Existe também um fator de timing que ajuda a explicar por que Action Comics #775 nunca “explodiu” para o grande público na mesma medida em que sua importância justificaria: ela saiu em 2001, literalmente às vésperas da estreia de Smallville, série que redefiniria a presença do Homem de Aço na cultura pop ao reposicionar o personagem para uma nova geração, mais jovem e televisiva, deslocando o eixo de atenção dos quadrinhos para a TV. Nesse contexto, a história de Joe Kelly acabou se consolidando menos como fenômeno de massa e mais como obra de prestígio, um clássico cult, debatido, reverenciado e constantemente revisitado dentro do nicho que, no fim das contas, mais importa: o dos leitores de quadrinhos. É ali que ela construiu sua reputação quase incontestável, longe do ruído midiático mais amplo. E talvez por isso mesmo seu impacto tenha sido mais duradouro do que explosivo, infiltrando-se lentamente na forma como o personagem é compreendido, algo que ainda ecoa, décadas depois, em interpretações contemporâneas como a de James Gunn em Superman (2025), que recupera essa mesma ideia central de um herói que não precisa se adaptar ao cinismo do mundo para continuar relevante, mas sim confrontá-lo.
Friamente, Action Comics #775 não está interessada em provar que o Super-Homem está certo.
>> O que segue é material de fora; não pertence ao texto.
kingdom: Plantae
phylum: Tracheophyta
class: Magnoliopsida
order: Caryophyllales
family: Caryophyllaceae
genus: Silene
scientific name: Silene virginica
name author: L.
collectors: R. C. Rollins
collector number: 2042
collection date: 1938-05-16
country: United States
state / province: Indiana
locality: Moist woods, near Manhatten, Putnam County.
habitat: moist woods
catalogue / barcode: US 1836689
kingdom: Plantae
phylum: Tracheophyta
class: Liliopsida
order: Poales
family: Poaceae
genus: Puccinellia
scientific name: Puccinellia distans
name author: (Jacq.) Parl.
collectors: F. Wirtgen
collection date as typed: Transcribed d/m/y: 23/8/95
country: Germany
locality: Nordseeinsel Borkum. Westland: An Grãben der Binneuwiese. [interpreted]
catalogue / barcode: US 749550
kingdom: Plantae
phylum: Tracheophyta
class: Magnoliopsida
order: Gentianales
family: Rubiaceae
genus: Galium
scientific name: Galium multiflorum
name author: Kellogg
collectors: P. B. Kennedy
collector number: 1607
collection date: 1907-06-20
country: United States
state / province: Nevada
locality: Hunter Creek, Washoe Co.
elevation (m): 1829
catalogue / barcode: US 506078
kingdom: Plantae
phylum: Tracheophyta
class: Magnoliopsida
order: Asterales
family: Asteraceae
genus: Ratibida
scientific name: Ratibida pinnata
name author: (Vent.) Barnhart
Ela parte do pressuposto de que ele já está. O que ela faz é algo mais incômodo: ela expõe por que o mundo ao redor dele passou a achar que ele estava errado. E ao fazer isso, ela não apenas resgata o personagem, ela coloca em xeque toda uma fase dos quadrinhos que, por um tempo, confundiu escuridão com profundidade. O Super-Homem não precisava mudar. Era o olhar sobre ele que precisava ser corrigido.